[Dataset excerpts]
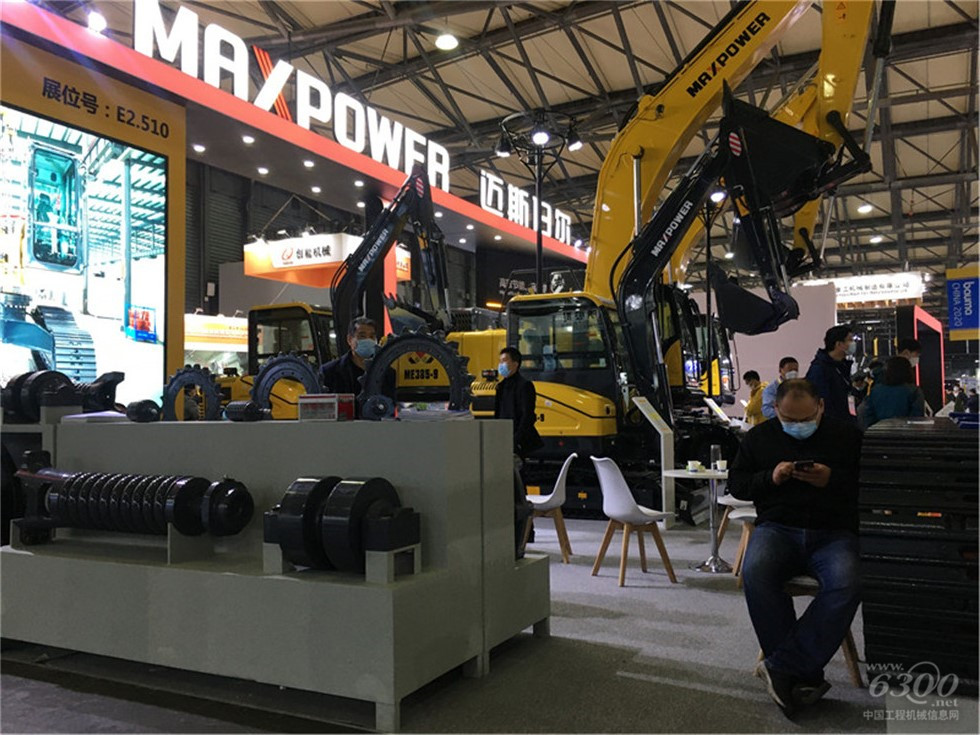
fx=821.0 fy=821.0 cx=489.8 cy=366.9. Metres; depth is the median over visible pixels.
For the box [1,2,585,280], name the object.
fascia
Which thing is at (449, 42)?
ceiling light
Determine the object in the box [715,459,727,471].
cup
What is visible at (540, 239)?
lamp post
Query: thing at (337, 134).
illuminated sign
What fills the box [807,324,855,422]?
man
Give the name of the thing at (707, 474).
round table
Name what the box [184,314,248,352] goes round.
yellow sign
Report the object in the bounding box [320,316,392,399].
man
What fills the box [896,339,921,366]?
person
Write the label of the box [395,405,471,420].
paper stack
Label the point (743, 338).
white partition
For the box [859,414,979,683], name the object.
stack
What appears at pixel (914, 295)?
hanging sign
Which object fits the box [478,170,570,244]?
illuminated sign
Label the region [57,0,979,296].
ceiling
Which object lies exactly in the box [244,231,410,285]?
hanging sign
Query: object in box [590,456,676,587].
white chair
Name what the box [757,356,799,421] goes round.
man
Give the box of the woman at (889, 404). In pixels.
[860,354,925,426]
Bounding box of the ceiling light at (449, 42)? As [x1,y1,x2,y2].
[435,32,457,51]
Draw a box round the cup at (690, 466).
[686,460,701,472]
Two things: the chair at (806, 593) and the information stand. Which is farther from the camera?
the information stand
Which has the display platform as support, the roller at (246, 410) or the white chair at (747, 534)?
the roller at (246, 410)
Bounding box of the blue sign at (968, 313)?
[945,265,979,339]
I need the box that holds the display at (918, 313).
[895,304,944,411]
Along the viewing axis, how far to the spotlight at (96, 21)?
8.76 m
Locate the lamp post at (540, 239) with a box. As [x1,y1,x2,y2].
[494,110,581,292]
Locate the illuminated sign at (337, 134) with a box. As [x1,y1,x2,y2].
[128,1,452,185]
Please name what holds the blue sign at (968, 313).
hanging from the ceiling
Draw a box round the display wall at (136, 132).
[0,21,186,405]
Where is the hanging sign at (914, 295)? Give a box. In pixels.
[803,271,925,305]
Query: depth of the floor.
3.57 m
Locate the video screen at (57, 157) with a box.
[0,102,170,413]
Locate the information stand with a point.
(654, 423)
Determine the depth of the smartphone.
3.39 m
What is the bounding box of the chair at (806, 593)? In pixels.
[755,574,862,684]
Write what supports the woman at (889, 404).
on the floor
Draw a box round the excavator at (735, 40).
[417,1,877,512]
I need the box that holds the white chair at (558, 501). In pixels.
[527,453,574,562]
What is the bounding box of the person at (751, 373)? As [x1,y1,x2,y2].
[741,369,765,424]
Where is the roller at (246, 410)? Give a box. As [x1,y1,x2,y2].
[223,399,265,421]
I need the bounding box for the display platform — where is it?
[0,415,549,731]
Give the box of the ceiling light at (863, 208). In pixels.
[856,202,872,213]
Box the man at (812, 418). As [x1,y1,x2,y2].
[733,380,865,710]
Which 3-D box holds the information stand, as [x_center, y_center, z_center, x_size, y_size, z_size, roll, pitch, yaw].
[1.585,0.916,7.870,0.311,1.187,0.487,-2,-3,28]
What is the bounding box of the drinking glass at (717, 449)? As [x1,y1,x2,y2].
[710,444,721,470]
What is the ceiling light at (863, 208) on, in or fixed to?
hanging from the ceiling
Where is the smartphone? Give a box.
[793,459,814,469]
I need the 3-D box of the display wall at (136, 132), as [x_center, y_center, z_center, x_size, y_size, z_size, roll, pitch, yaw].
[-5.132,-0.872,7.337,0.773,4.736,6.119,-2,-3,28]
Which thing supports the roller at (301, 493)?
on the display platform
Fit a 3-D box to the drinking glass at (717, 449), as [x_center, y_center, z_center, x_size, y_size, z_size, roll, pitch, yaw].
[1.661,0.665,6.039,0.081,0.185,0.081,2,-3,-44]
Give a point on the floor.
(632, 670)
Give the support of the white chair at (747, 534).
on the floor
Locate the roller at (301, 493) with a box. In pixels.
[262,476,420,577]
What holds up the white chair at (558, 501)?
on the floor
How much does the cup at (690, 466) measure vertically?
0.077 m
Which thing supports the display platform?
on the floor
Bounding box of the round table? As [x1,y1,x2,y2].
[662,467,731,574]
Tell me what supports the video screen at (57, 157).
attached to the display wall at (136, 132)
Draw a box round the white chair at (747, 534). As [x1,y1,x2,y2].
[719,496,757,582]
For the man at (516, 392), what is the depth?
6.89 m
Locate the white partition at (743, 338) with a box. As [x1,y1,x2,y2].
[719,278,837,415]
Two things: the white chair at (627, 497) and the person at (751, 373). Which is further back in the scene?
the person at (751, 373)
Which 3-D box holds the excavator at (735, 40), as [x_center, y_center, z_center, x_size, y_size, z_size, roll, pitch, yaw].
[1.325,-1.614,9.633,5.899,6.193,3.987,-2,-3,28]
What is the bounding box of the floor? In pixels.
[1,512,926,734]
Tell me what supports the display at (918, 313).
on the floor
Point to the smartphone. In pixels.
(800, 464)
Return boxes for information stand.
[630,395,675,526]
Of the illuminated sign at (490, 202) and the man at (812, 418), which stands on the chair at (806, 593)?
the man at (812, 418)
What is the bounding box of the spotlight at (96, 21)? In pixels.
[86,10,106,33]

#### Goal of the exercise:
What is needed is an exact reproduction of the data, pictures excluded.

#### Output:
fx=821.0 fy=821.0 cx=489.8 cy=366.9. Metres; depth is the median over visible pixels.
For the box [1,2,585,280], name the object.
fascia
Which thing is at (449, 42)?
ceiling light
Determine the object in the box [715,459,727,471].
cup
What is visible at (540, 239)?
lamp post
Query: thing at (337, 134).
illuminated sign
What fills the box [807,324,855,422]?
man
Give the name of the thing at (707, 474).
round table
Name what the box [184,314,248,352] goes round.
yellow sign
Report the object in the bounding box [320,316,392,399].
man
What fills the box [896,339,921,366]?
person
Write the label of the box [395,405,471,420].
paper stack
Label the point (743, 338).
white partition
For the box [859,414,979,683], name the object.
stack
What appears at pixel (914, 295)?
hanging sign
Which object fits the box [478,170,570,244]?
illuminated sign
Label the region [57,0,979,296].
ceiling
Which object lies exactly in the box [244,231,410,285]?
hanging sign
Query: object in box [590,456,676,587].
white chair
Name what the box [757,356,799,421] goes round.
man
Give the box of the woman at (889, 404). In pixels.
[860,354,925,426]
Bounding box of the ceiling light at (449, 42)? As [x1,y1,x2,y2].
[435,32,457,51]
Draw a box round the cup at (690, 466).
[686,460,701,472]
Two things: the chair at (806, 593) and the information stand. Which is farther from the camera?
the information stand
Which has the display platform as support, the roller at (246, 410) or the white chair at (747, 534)?
the roller at (246, 410)
Bounding box of the blue sign at (968, 313)?
[945,265,979,339]
I need the box that holds the display at (918, 313).
[895,304,944,411]
Along the viewing axis, how far to the spotlight at (96, 21)?
8.76 m
Locate the lamp post at (540, 239) with a box. As [x1,y1,x2,y2].
[494,110,581,292]
Locate the illuminated sign at (337, 134) with a box. As [x1,y1,x2,y2].
[128,1,452,185]
Please name what holds the blue sign at (968, 313).
hanging from the ceiling
Draw a box round the display wall at (136, 132).
[0,21,186,405]
Where is the hanging sign at (914, 295)? Give a box. In pixels.
[803,271,925,305]
Query: depth of the floor.
3.57 m
Locate the video screen at (57, 157) with a box.
[0,102,170,413]
Locate the information stand with a point.
(654, 423)
Determine the depth of the smartphone.
3.39 m
What is the bounding box of the chair at (806, 593)? In pixels.
[755,574,862,684]
Write what supports the woman at (889, 404).
on the floor
Draw a box round the excavator at (735, 40).
[417,1,877,512]
I need the box that holds the white chair at (558, 501). In pixels.
[527,453,574,562]
What is the bounding box of the person at (751, 373)? As [x1,y1,x2,y2].
[741,369,765,424]
Where is the roller at (246, 410)? Give a box. As [x1,y1,x2,y2].
[223,399,265,421]
I need the bounding box for the display platform — where is it?
[0,415,549,731]
Give the box of the ceiling light at (863, 208). In pixels.
[856,202,872,213]
Box the man at (812, 418). As [x1,y1,x2,y2].
[733,380,865,710]
Which 3-D box holds the information stand, as [x_center, y_center, z_center, x_size, y_size, z_size, roll, pitch, yaw].
[1.585,0.916,7.870,0.311,1.187,0.487,-2,-3,28]
What is the bounding box of the drinking glass at (717, 449)? As [x1,y1,x2,y2].
[710,444,721,470]
What is the ceiling light at (863, 208) on, in or fixed to?
hanging from the ceiling
Where is the smartphone? Give a box.
[793,459,814,469]
I need the 3-D box of the display wall at (136, 132), as [x_center, y_center, z_center, x_size, y_size, z_size, roll, pitch, yaw].
[-5.132,-0.872,7.337,0.773,4.736,6.119,-2,-3,28]
Which thing supports the roller at (301, 493)?
on the display platform
Fit a 3-D box to the drinking glass at (717, 449), as [x_center, y_center, z_center, x_size, y_size, z_size, roll, pitch, yaw].
[1.661,0.665,6.039,0.081,0.185,0.081,2,-3,-44]
Give a point on the floor.
(632, 670)
Give the support of the white chair at (747, 534).
on the floor
Locate the roller at (301, 493) with a box. In pixels.
[262,476,420,577]
What holds up the white chair at (558, 501)?
on the floor
How much does the cup at (690, 466) measure vertically?
0.077 m
Which thing supports the display platform?
on the floor
Bounding box of the round table? As [x1,y1,x2,y2].
[662,467,731,574]
Tell me what supports the video screen at (57, 157).
attached to the display wall at (136, 132)
Draw a box round the white chair at (747, 534). As [x1,y1,x2,y2].
[719,496,757,582]
For the man at (516, 392), what is the depth?
6.89 m
Locate the white partition at (743, 338) with a box. As [x1,y1,x2,y2].
[719,278,837,415]
Two things: the white chair at (627, 497) and the person at (751, 373). Which is further back in the scene?
the person at (751, 373)
Which 3-D box holds the excavator at (735, 40), as [x_center, y_center, z_center, x_size, y_size, z_size, roll, pitch, yaw].
[1.325,-1.614,9.633,5.899,6.193,3.987,-2,-3,28]
What is the bounding box of the floor? In pixels.
[1,512,926,734]
Tell me what supports the display at (918, 313).
on the floor
Point to the smartphone. In pixels.
(800, 464)
Return boxes for information stand.
[630,395,675,526]
Of the illuminated sign at (490, 202) and the man at (812, 418), which stands on the chair at (806, 593)?
the man at (812, 418)
What is the bounding box of the spotlight at (96, 21)? In pixels.
[86,10,106,33]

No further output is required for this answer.